Please reproduce word for word the lines of the items below, from the very first line through the line containing "ポップなデザインが好きな人にもうってつけのバッグです。", both included, and nothing more.

::: Provided material

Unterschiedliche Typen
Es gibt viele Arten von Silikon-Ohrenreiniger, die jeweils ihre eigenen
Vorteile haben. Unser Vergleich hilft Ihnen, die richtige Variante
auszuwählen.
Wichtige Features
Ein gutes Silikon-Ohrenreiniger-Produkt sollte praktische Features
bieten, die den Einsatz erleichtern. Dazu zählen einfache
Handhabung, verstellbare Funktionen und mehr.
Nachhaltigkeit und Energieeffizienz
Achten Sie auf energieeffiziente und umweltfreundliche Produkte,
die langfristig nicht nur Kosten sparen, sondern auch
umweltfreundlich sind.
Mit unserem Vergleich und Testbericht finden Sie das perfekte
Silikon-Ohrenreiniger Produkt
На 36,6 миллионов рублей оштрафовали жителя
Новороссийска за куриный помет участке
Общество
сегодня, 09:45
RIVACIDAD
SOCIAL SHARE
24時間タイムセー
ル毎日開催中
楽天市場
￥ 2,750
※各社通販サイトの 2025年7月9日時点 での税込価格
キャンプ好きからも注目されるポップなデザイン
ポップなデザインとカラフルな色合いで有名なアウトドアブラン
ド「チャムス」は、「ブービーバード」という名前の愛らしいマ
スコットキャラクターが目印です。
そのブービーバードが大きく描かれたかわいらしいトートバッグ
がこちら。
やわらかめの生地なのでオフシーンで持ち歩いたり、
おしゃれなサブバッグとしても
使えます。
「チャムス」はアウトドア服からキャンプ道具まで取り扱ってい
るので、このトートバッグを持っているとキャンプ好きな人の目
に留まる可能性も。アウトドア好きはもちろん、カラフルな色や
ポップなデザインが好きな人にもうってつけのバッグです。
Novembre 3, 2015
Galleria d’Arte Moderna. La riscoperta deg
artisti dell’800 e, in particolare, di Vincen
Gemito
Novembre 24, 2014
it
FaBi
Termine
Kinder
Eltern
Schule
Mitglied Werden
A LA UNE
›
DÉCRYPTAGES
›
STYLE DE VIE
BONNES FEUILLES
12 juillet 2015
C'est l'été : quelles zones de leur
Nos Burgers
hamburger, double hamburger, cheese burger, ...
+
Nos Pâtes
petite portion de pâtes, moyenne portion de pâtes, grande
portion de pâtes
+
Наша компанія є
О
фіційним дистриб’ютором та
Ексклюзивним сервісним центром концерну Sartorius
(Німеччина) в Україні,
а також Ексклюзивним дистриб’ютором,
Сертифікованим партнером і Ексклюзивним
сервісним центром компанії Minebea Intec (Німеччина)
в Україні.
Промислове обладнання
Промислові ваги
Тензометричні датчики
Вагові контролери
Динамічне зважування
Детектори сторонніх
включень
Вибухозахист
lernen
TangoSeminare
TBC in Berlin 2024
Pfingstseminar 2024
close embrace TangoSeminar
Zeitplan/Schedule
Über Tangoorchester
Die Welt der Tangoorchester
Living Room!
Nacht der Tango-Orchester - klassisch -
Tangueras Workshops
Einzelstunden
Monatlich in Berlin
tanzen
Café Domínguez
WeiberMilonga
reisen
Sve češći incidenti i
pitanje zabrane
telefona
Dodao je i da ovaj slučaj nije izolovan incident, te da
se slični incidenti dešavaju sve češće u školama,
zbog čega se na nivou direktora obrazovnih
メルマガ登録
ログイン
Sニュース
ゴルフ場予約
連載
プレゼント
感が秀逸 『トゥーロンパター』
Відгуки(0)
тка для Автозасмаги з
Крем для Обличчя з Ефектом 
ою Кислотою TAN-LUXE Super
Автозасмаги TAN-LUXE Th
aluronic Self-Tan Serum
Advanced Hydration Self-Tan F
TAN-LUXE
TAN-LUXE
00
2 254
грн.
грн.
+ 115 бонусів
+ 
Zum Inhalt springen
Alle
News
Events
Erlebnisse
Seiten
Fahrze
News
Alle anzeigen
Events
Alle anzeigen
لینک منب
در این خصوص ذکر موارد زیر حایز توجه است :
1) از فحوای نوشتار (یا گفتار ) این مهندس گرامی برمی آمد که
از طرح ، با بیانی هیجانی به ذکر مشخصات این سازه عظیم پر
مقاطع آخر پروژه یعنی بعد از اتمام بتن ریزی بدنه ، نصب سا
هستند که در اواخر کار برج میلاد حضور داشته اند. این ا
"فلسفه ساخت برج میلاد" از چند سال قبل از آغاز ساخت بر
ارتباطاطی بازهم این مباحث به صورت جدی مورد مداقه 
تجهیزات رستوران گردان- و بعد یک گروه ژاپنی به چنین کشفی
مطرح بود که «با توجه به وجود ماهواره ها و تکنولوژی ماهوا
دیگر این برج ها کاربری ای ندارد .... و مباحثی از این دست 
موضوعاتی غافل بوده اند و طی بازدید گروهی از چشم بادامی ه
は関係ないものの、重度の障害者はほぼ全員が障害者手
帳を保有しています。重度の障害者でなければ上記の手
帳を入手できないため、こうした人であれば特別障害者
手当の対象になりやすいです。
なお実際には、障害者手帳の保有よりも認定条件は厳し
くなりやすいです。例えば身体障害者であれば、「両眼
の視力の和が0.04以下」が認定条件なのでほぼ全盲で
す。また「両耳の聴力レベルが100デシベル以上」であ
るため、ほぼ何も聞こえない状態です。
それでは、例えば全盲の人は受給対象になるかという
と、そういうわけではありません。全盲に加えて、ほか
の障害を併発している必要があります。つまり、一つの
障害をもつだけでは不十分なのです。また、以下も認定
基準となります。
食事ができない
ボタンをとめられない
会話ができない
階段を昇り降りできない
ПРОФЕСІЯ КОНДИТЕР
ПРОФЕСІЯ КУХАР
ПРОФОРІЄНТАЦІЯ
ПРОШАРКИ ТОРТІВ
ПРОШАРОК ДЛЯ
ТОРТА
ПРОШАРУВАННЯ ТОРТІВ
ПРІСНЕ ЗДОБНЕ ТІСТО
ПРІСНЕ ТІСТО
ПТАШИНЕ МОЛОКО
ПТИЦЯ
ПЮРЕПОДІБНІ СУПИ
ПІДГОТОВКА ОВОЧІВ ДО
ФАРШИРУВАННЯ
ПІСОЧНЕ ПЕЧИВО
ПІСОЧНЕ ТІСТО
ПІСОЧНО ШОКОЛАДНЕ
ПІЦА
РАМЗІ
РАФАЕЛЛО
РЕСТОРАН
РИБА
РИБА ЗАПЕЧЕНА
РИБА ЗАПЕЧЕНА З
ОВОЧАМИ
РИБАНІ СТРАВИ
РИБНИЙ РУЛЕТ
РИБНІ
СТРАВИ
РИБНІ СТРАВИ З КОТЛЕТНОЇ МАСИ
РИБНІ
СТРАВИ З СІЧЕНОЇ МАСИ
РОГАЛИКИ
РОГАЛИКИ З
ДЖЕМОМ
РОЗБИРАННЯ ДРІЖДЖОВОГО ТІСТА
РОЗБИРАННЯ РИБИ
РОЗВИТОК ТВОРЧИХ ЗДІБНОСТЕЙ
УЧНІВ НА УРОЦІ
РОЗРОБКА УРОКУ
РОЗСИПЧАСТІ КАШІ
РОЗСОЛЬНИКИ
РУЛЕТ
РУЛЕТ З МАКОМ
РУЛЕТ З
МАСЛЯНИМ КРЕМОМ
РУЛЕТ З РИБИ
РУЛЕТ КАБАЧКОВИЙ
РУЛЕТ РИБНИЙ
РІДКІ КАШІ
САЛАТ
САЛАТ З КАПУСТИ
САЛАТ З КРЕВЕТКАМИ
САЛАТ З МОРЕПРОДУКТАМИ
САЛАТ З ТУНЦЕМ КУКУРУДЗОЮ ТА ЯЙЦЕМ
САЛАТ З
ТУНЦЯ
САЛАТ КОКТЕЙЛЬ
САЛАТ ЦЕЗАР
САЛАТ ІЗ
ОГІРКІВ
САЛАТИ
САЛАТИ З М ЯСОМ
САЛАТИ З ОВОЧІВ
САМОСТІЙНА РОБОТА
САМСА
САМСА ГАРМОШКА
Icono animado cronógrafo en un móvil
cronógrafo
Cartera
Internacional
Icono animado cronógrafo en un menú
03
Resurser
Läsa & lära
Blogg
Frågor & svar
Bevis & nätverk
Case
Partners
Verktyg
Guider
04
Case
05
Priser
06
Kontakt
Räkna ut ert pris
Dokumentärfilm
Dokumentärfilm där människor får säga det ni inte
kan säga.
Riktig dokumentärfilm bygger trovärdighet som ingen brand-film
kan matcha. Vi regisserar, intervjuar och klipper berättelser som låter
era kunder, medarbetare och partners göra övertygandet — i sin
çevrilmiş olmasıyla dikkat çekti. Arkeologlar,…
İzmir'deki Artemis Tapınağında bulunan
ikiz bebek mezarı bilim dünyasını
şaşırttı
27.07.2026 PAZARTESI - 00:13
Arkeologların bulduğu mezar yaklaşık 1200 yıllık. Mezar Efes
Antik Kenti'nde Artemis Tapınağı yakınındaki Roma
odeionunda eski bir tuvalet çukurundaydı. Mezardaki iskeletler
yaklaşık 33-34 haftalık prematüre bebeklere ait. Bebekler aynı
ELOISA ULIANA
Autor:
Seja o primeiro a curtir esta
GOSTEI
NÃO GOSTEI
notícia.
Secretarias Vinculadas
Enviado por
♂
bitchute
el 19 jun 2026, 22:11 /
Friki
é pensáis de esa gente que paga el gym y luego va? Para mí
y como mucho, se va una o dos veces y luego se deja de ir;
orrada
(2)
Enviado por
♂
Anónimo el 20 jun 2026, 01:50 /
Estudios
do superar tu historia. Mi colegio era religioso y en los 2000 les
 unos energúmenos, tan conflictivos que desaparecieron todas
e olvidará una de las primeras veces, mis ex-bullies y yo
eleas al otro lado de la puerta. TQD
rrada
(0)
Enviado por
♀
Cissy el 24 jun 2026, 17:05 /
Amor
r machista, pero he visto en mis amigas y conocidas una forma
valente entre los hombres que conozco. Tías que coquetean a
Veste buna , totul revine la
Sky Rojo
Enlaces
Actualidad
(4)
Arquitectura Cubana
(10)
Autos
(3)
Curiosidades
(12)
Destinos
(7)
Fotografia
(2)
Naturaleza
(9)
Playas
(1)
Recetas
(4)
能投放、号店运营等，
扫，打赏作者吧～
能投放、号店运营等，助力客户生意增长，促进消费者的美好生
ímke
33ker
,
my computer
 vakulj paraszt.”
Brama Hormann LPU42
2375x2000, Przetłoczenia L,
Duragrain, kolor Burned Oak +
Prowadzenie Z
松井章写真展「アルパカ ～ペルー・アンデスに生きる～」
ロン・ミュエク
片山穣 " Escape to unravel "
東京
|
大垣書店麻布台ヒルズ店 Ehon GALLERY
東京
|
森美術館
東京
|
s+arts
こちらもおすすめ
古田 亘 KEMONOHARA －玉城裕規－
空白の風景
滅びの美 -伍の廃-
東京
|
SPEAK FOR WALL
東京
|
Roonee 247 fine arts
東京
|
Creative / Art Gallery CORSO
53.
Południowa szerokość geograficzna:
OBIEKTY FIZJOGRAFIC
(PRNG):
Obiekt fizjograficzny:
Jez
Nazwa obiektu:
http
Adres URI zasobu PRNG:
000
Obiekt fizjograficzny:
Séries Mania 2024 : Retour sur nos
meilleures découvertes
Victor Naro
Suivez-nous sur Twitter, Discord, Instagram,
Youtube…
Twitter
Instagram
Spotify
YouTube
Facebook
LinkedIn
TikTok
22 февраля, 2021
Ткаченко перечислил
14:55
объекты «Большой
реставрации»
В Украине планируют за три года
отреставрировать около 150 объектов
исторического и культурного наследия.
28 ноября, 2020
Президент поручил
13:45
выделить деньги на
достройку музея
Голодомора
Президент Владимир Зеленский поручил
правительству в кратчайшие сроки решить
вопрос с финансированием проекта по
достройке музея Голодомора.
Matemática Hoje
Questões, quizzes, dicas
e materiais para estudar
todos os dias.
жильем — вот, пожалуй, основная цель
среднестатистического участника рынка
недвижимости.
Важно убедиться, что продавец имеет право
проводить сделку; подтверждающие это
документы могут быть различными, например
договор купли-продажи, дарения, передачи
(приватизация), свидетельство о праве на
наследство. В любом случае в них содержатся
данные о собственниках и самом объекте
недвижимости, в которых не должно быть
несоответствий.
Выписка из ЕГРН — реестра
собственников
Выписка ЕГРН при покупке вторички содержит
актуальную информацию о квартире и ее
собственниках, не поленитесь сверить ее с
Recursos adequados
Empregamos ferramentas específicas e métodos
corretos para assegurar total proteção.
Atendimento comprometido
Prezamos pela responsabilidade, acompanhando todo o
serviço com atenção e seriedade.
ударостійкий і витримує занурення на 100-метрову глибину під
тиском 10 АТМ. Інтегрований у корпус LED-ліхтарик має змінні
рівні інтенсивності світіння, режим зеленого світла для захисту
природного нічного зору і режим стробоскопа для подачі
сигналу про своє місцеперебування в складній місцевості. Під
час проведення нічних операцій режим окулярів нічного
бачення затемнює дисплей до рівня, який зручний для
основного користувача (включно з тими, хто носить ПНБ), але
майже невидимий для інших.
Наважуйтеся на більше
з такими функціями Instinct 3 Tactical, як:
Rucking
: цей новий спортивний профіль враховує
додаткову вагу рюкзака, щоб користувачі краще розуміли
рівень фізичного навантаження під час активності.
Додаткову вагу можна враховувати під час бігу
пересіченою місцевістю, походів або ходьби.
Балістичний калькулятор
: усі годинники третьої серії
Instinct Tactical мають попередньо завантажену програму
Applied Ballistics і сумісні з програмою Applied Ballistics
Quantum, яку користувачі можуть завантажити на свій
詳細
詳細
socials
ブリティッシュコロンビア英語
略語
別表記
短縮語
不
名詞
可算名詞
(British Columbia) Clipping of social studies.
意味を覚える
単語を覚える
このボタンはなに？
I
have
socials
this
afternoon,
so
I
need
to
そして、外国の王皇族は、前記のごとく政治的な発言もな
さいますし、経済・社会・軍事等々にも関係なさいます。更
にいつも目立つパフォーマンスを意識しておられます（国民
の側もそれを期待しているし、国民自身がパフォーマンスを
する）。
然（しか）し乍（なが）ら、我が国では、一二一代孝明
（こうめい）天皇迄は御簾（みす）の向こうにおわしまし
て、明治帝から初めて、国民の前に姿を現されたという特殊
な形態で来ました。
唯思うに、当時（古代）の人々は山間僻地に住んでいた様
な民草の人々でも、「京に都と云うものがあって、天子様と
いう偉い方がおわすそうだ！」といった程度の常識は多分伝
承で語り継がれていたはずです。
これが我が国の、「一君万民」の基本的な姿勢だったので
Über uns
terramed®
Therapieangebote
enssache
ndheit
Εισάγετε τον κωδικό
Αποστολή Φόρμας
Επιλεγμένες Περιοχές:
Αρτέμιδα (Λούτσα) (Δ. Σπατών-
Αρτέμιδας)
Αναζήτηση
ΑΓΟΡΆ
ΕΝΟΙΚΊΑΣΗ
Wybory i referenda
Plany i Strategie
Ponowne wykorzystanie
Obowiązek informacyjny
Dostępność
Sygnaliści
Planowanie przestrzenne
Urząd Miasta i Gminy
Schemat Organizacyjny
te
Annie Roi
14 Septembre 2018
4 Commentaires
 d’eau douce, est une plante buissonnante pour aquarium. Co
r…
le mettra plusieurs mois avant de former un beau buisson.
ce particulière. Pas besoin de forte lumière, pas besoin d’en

::::::

Response
Unterschiedliche Typen
Es gibt viele Arten von Silikon-Ohrenreiniger, die jeweils ihre eigenen
Vorteile haben. Unser Vergleich hilft Ihnen, die richtige Variante
auszuwählen.
Wichtige Features
Ein gutes Silikon-Ohrenreiniger-Produkt sollte praktische Features
bieten, die den Einsatz erleichtern. Dazu zählen einfache
Handhabung, verstellbare Funktionen und mehr.
Nachhaltigkeit und Energieeffizienz
Achten Sie auf energieeffiziente und umweltfreundliche Produkte,
die langfristig nicht nur Kosten sparen, sondern auch
umweltfreundlich sind.
Mit unserem Vergleich und Testbericht finden Sie das perfekte
Silikon-Ohrenreiniger Produkt
На 36,6 миллионов рублей оштрафовали жителя
Новороссийска за куриный помет участке
Общество
сегодня, 09:45
RIVACIDAD
SOCIAL SHARE
24時間タイムセー
ル毎日開催中
楽天市場
￥ 2,750
※各社通販サイトの 2025年7月9日時点 での税込価格
キャンプ好きからも注目されるポップなデザイン
ポップなデザインとカラフルな色合いで有名なアウトドアブラン
ド「チャムス」は、「ブービーバード」という名前の愛らしいマ
スコットキャラクターが目印です。
そのブービーバードが大きく描かれたかわいらしいトートバッグ
がこちら。
やわらかめの生地なのでオフシーンで持ち歩いたり、
おしゃれなサブバッグとしても
使えます。
「チャムス」はアウトドア服からキャンプ道具まで取り扱ってい
るので、このトートバッグを持っているとキャンプ好きな人の目
に留まる可能性も。アウトドア好きはもちろん、カラフルな色や
ポップなデザインが好きな人にもうってつけのバッグです。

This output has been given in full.